Originally published in New York Law Journal on June 20, 2012.

What is green due diligence and why would a prospective buyer, tenant, or lender bother with it? As in other areas of the green revolution, the answer ranges from advocacy to dollars.

Many organizations, such as federal agencies, national tenants, lenders, and investors, now have green requirements for new leases, loans, and purchases. They have made the policy judgment that they want the buildings that they lease, acquire, or finance to be green. They are advocates of green. Hence, before leasing, buying, or lending, they conduct due diligence to verify the "greenness" of a property.

Many other investors, tenants, and lenders do not care whether a building is green—they are concerned with property value. What is the return on investment? How good is the cash flow? Does the property have physical defects or problems with its legal status (zoning, etc.)? Are the lease terms competitive? These parties do not care about "green." They must, however, because like it or not, green issues are having an increasing impact on property transactions, even for those who think green is humbug. The reason is money.

The "money" reason is not that green adds value to a property. That subject is a topic of ongoing discussion. (For example, how much if any real value does a LEED rating add?)1 The "money" reason is that there are now many actual green legal and contractual requirements, and also green financial benefits, associated with a particular property or development project. Failure to comply with these green requirements or the conditions for financial benefits can result in real money loss.

Function of Due Diligence

The main purpose of due diligence is to answer the question, "What can I lose?" A party often decides to buy, lease, or lend based on assumptions about the property. Those assumptions derive from the party's initial research about the property or from offering materials or other representations made by the seller, landlord, or borrower.
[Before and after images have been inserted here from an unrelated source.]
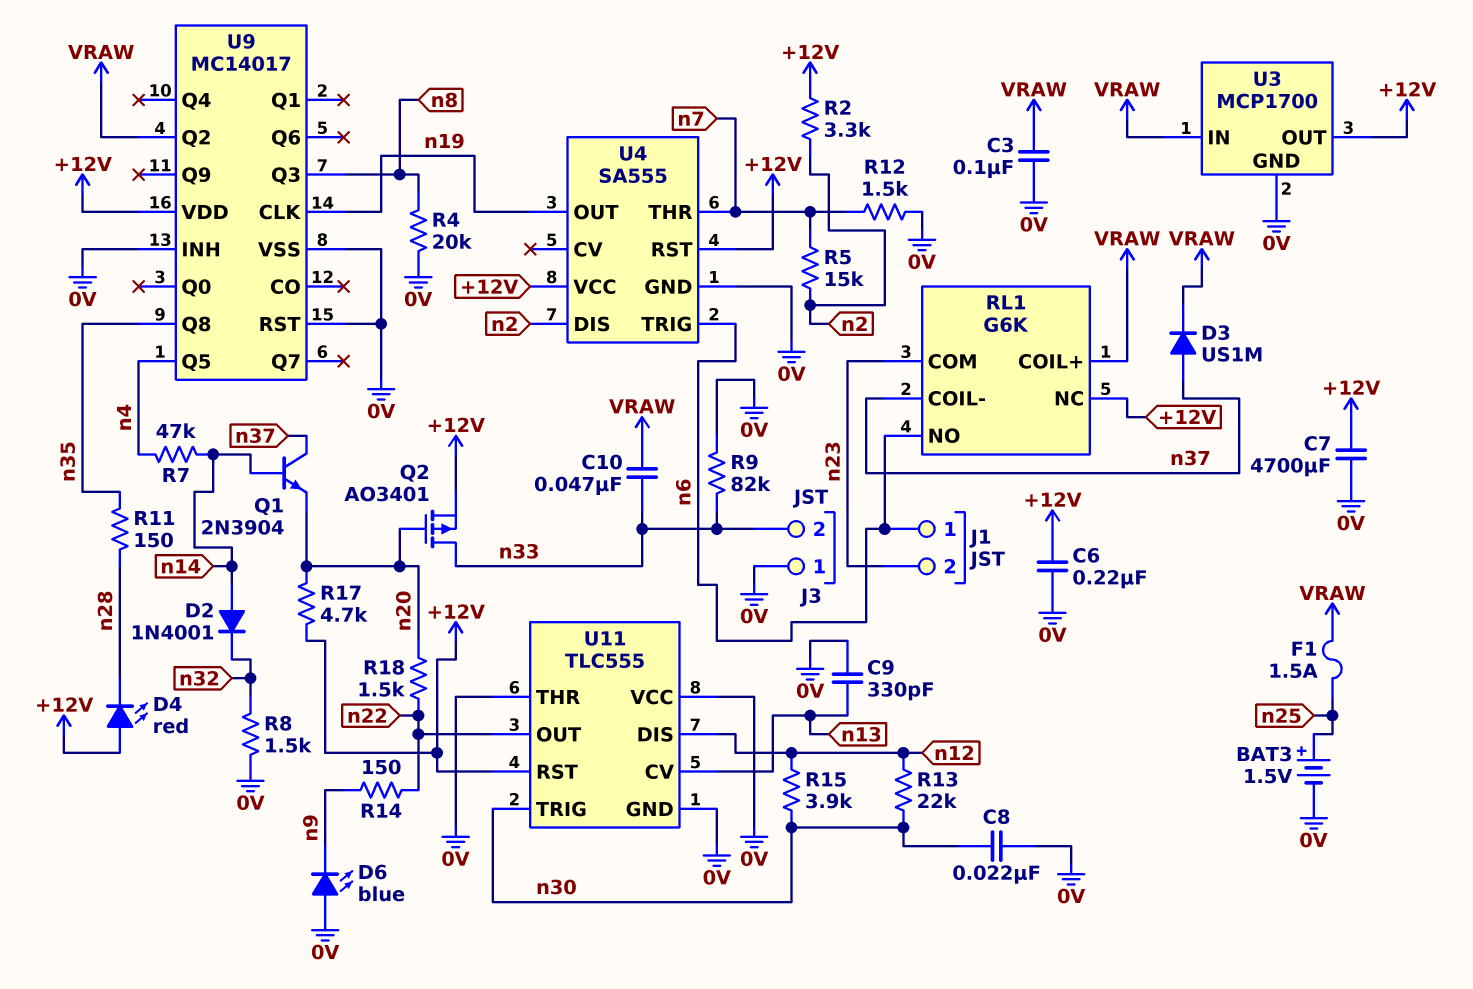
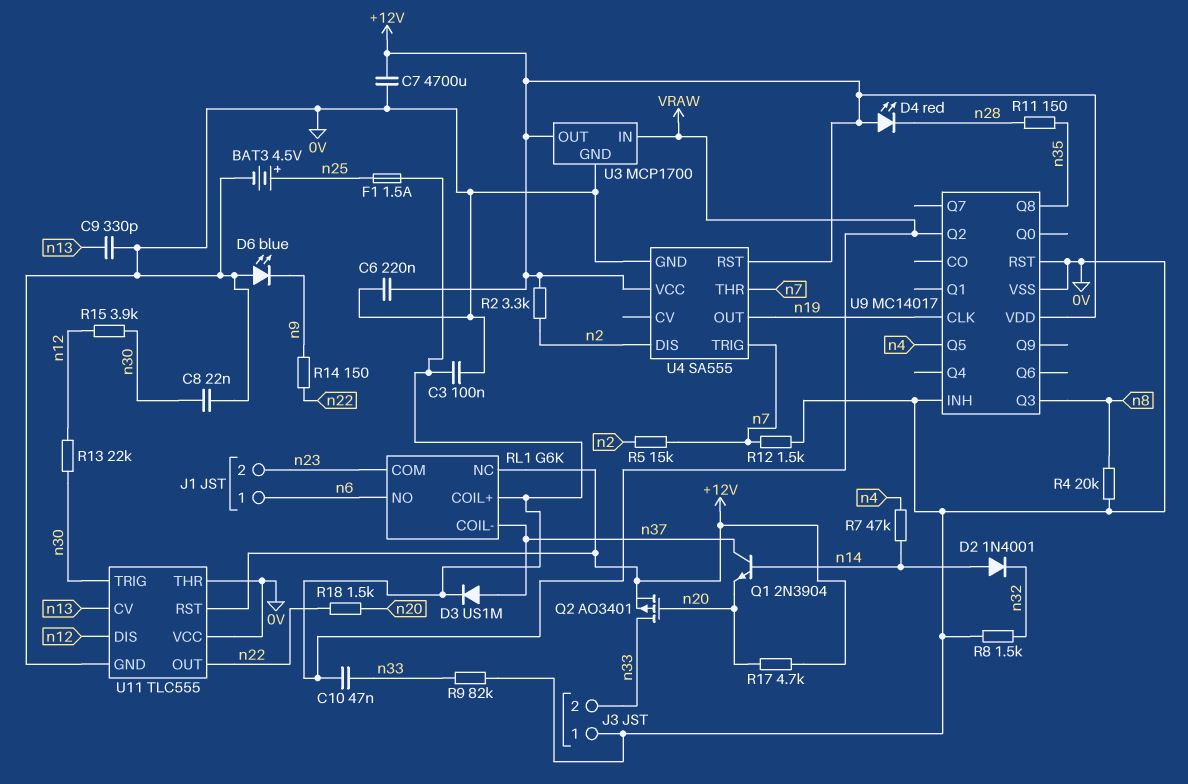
BAT3: 1.5V (plus n25, minus 0V) -> 4.5V (plus n25, minus 0V)
U4 pin TRIG: n6 -> n7

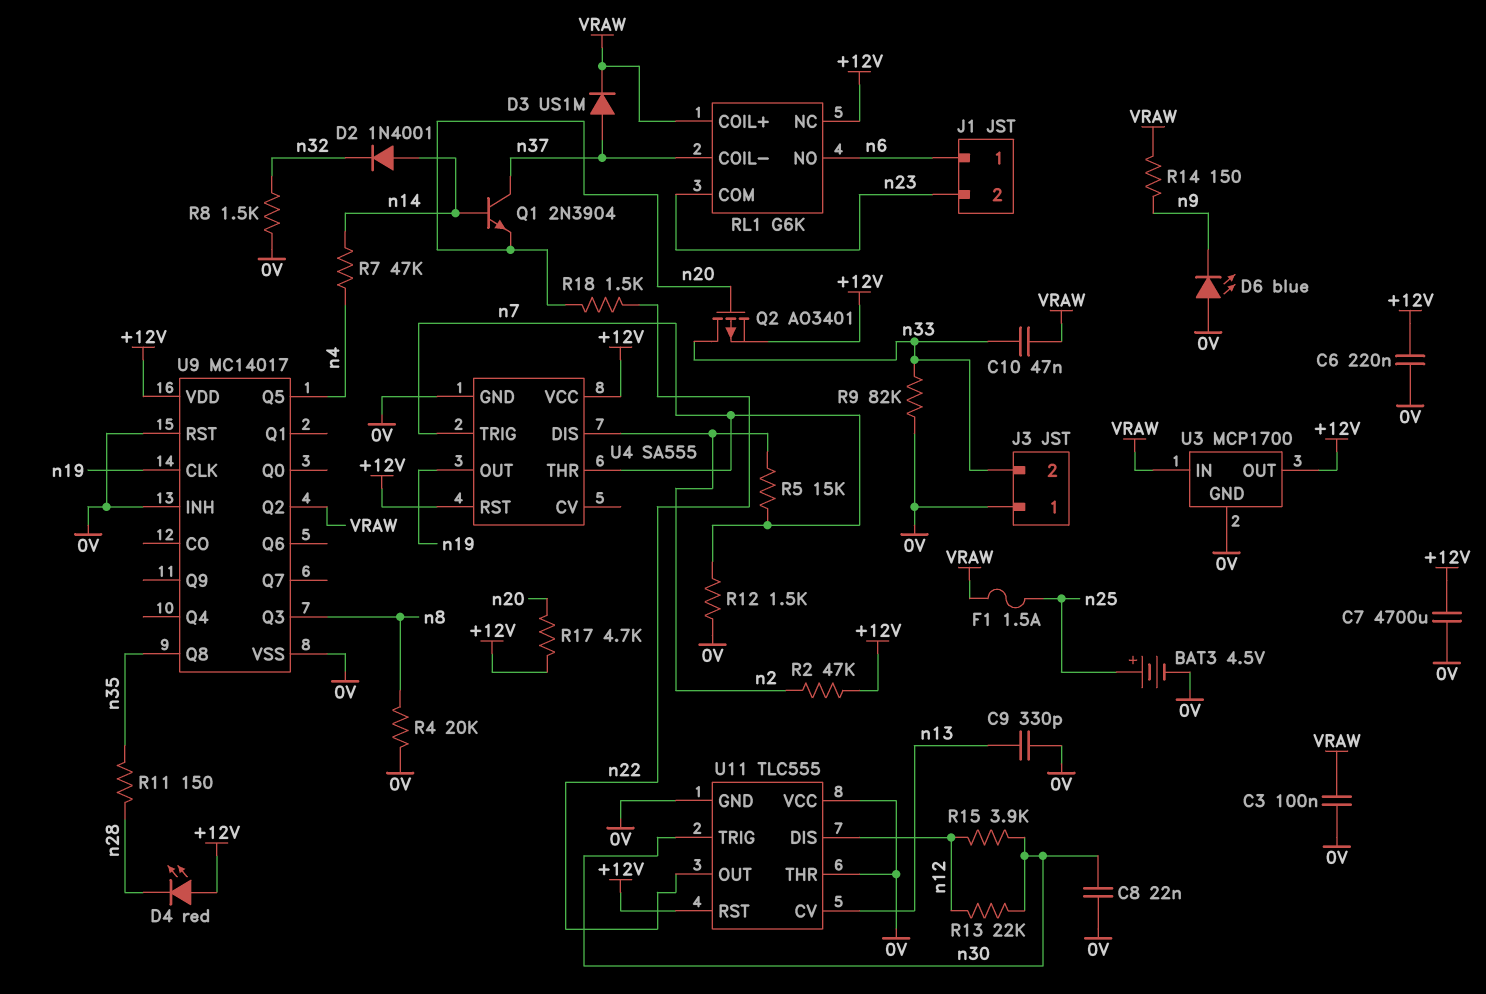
R2: 3.3k (+12V, n2) -> 47k (+12V, n2)
R14: 150 (n9, n22) -> 150 (VRAW, n9)

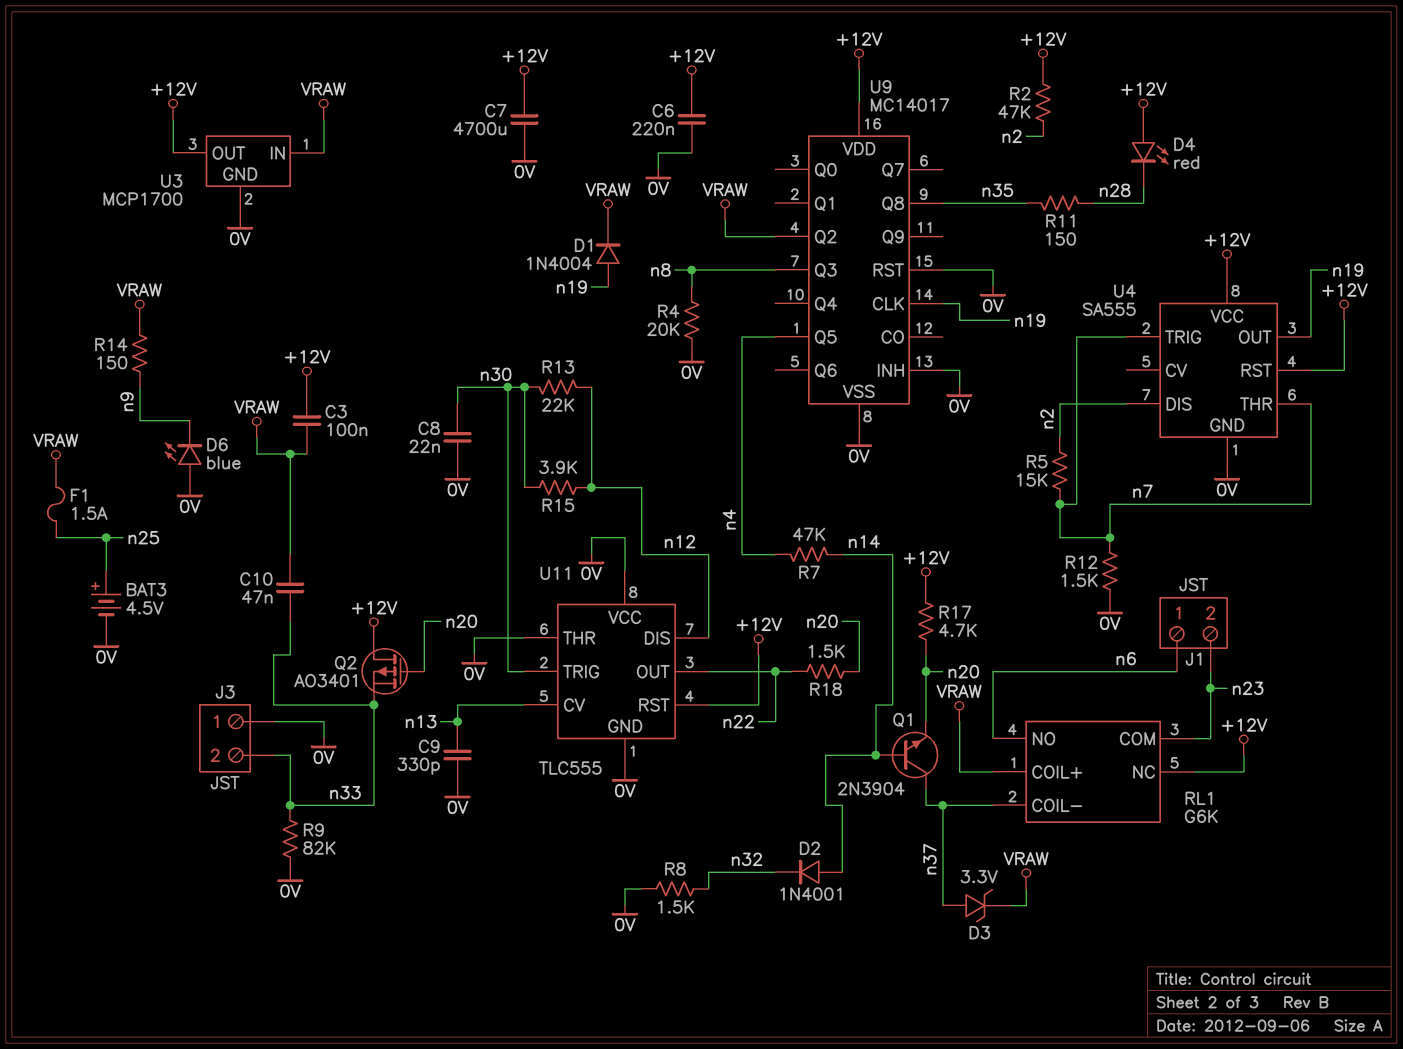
C3: 100nF (0V, VRAW) -> 100nF (+12V, VRAW)
D1: none -> diode 1N4004 (A n19, K VRAW)
D3: diode US1M (A n37, K VRAW) -> zener 3.3V (A n37, K VRAW)
Q2: PMOS AO3401 (G n20, D n33, S +12V) -> PMOS AO3401 (G n20, D +12V, S n33)

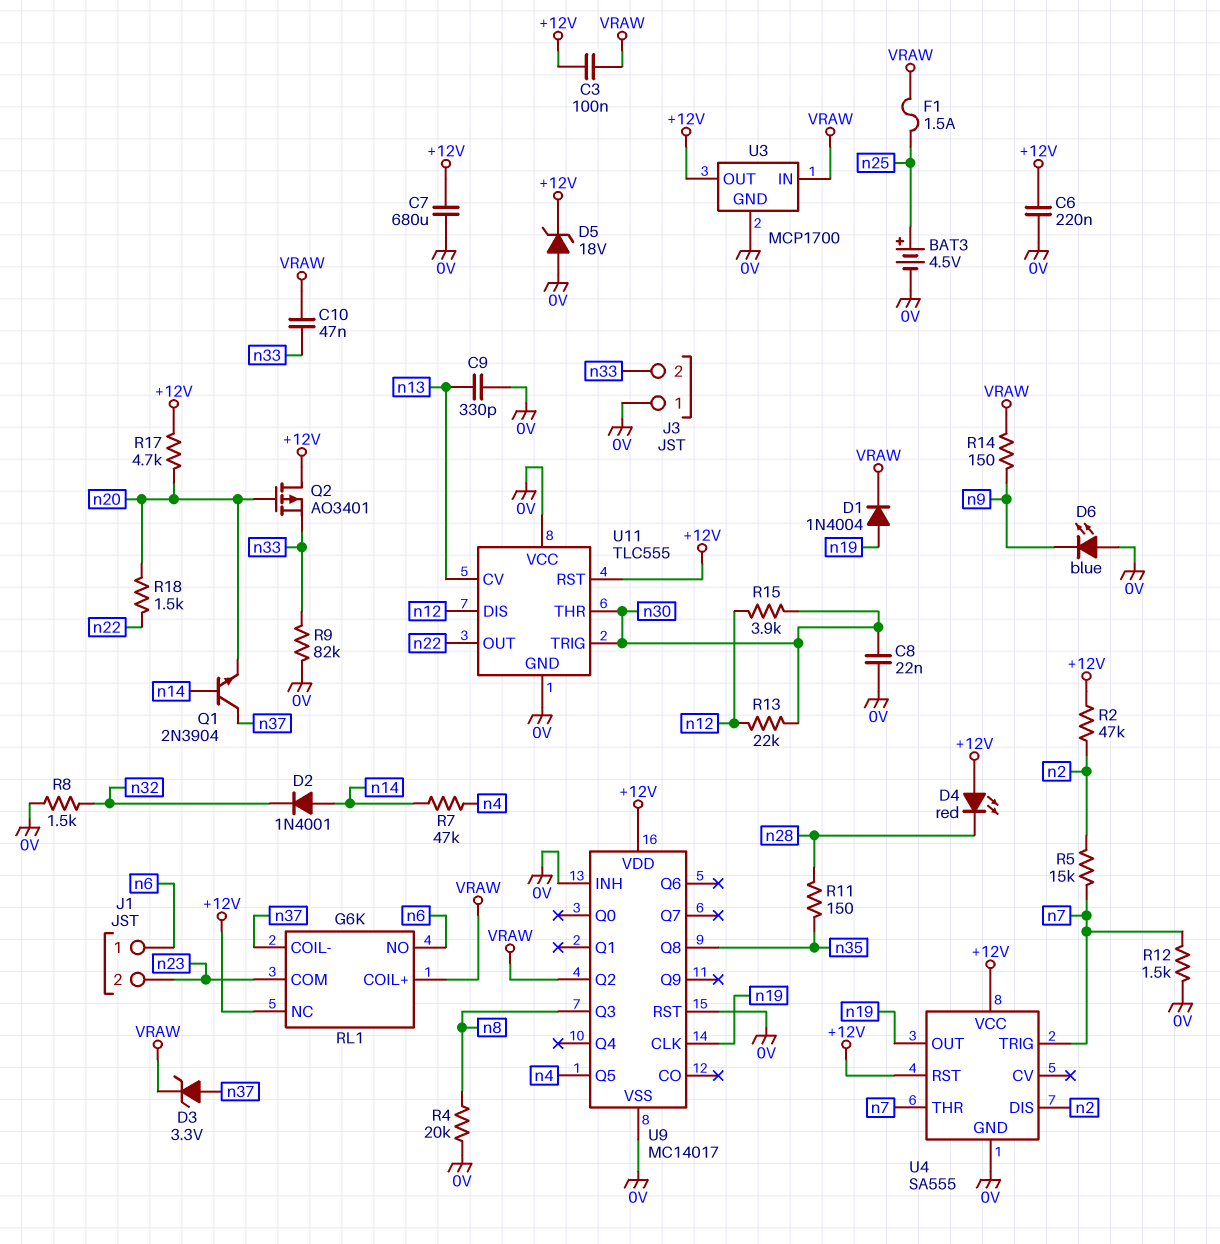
C7: 4700uF (+12V, 0V) -> 680uF (+12V, 0V)
D5: none -> zener 18V (A 0V, K +12V)
U11 pin THR: 0V -> n30

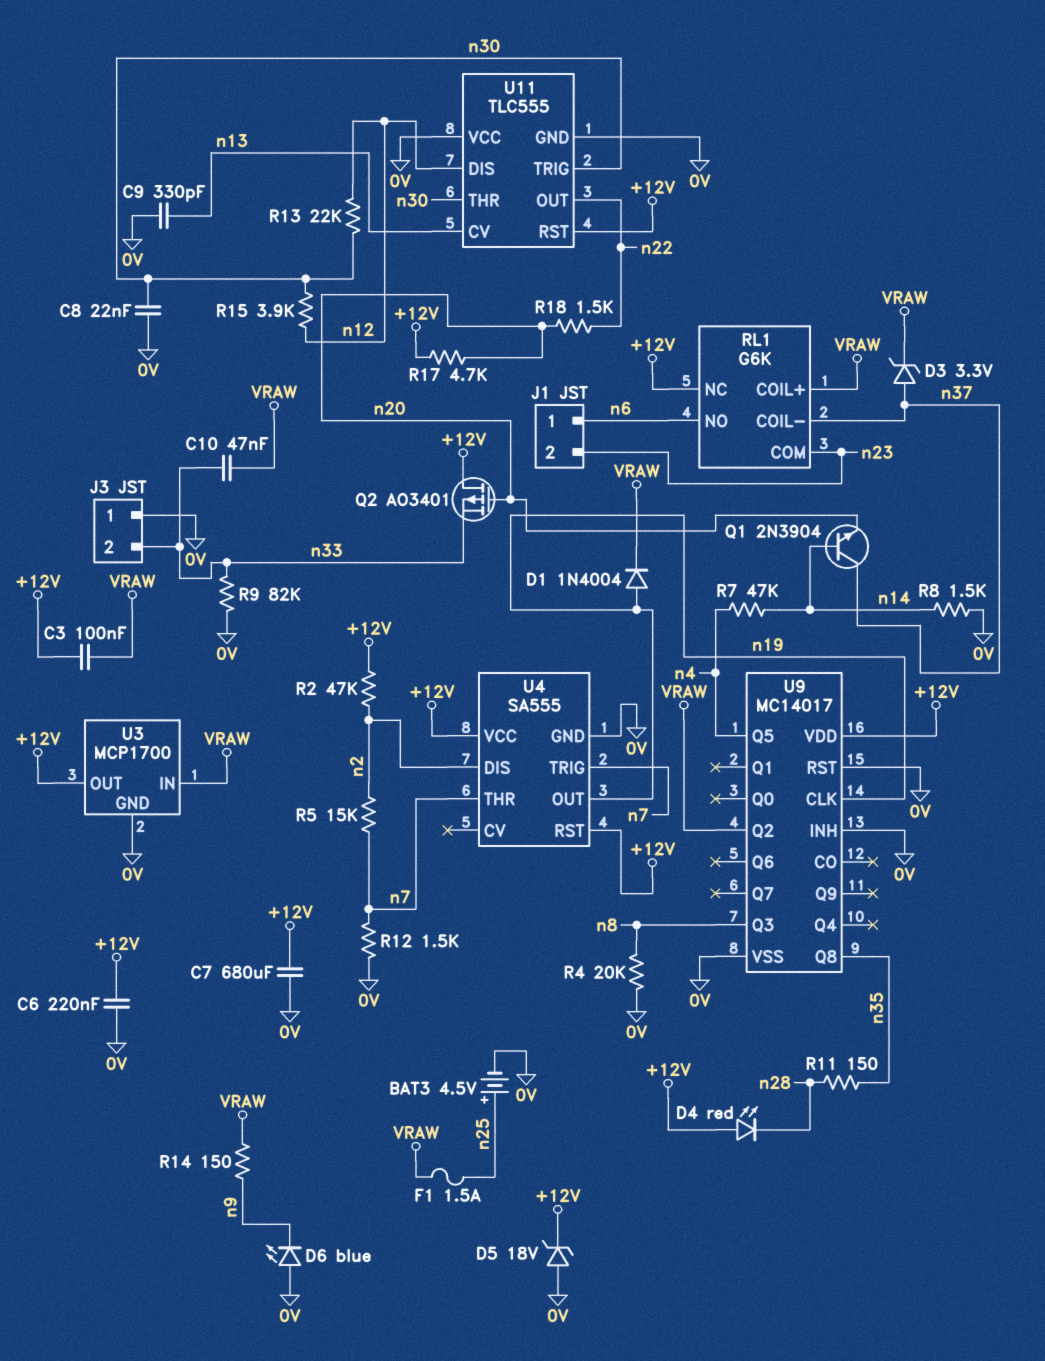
D2: diode 1N4001 (A n14, K n32) -> none
R8: 1.5k (0V, n32) -> 1.5k (0V, n14)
Due diligence is the exercise of vetting the property to confirm those assumptions. If the assumptions are incorrect, the business deal will likely be renegotiated.

How can failure of green assumptions result in financial loss? The answer has two parts:

(1) Green tax and other incentives, as well as green capital grants, can add direct "bottom line" value; and

(2) Failure to comply with green rules in contracts and legislation can result in loss of income, fines, and restrictions on use.

In other words, loss of financial incentives and non-compliance with green requirements can mean direct loss of value.

How Green Value Is Lost

How can green value be lost? There are several ways.

Green financial incentive such as a property tax abatement can mean a built-in cash flow subsidy. For example, a $1 million annual property tax abatement is worth $10 million over 10 years and will be reflected in the property's capitalization rate.

As another example, a green zoning bonus of 30,000 extra square feet for a residential condo would be the equivalent of $6 million in land cost if valued at $200 per square foot and could mean a sale value of $36 million if the sale price is $600 per foot.